Michigan Wolverines football team to wear jersey patch honoring Oxford High School shooting victims

The Michigan Wolverines and Detroit Lions will take special steps this weekend to honor the victims in the Oxford High School shooting that took place in the state this week.

The Wolverines will wear a special patch in the Big Ten championship game Saturday, and the Lions will have a helmet decal and wear special T-shirts during their game against the Minnesota Vikings on Sunday.

The shooting occurred on Tuesday when a 15-year-old student at Oxford High School shot and killed four students and injured seven others, including a teacher.

To pay tribute to those victims and the local community, Michigan will wear a patch in the shape of a "Block O" to represent Oxford and will feature the initials "TM" and the number 42 with four blue hearts below it.

The "TM 42" pays tribute to Tate Myre, a sophomore football player at Oxford who was one of the four students killed.

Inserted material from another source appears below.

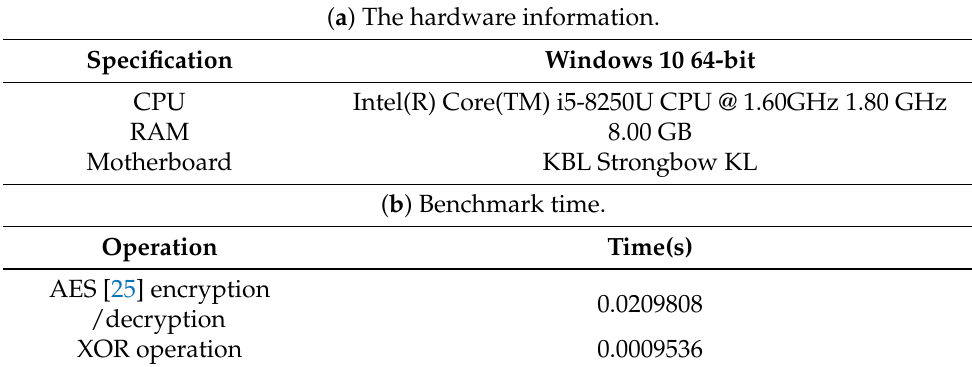
Table 3. Device specification and operation overhead. ( a ) The hardware information.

The other three victims being honored through the four hearts on the patch are Hana St. Juliana, a basketball and volleyball player; Madisyn Baldwin, an aspiring artist; and Justin Shilling, a member of the bowling and golf teams.

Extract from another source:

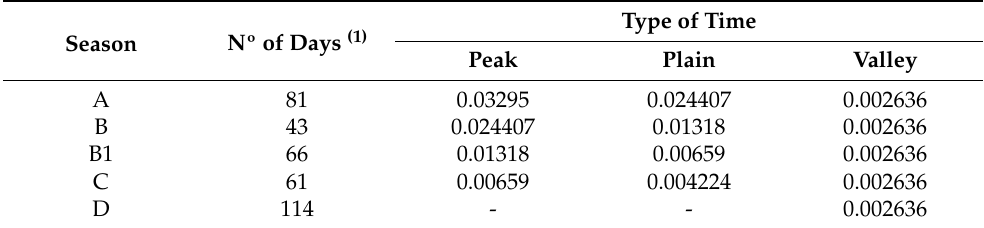
Table 11. Price of energy, in euros per kWh, as a function of the type of time and the season. (1) Number of days between September 2020 and August 2021. Type of Time Season Nº of Days (1) Peak Plain Valley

In the announcement, Michigan said, "We are proud to represent the state of Michigan and all of its communities. #OxfordStrong is #MichiganStrong."

Lions coach Dan Campbell said the team will honor the victims by wearing T-shirts, hats and a helmet decal during Sunday's home game at Ford Field. There will also be a moment of silence ahead of the contest.

"Those guys are on our minds, so we want to represent them on Sunday," Campbell said. "I know there will be a group of those students and kids and people that have been affected that will be watching this game, so right now, that's the best way to help them."

Oxford High School football coach Zach Line played for the Vikings and New Orleans Saints during his NFL career

Campbell, who was the tight ends coach with the Saints when Line played there, reached out to him after the tragedy to share his condolences.

"It's tough. There's no other way to put it," Campbell said. "And he said, 'This is a tough ordeal; this is a tough thing we're going through right now.' Rightly so."

ESPN's Eric Woodyard contributed to this report.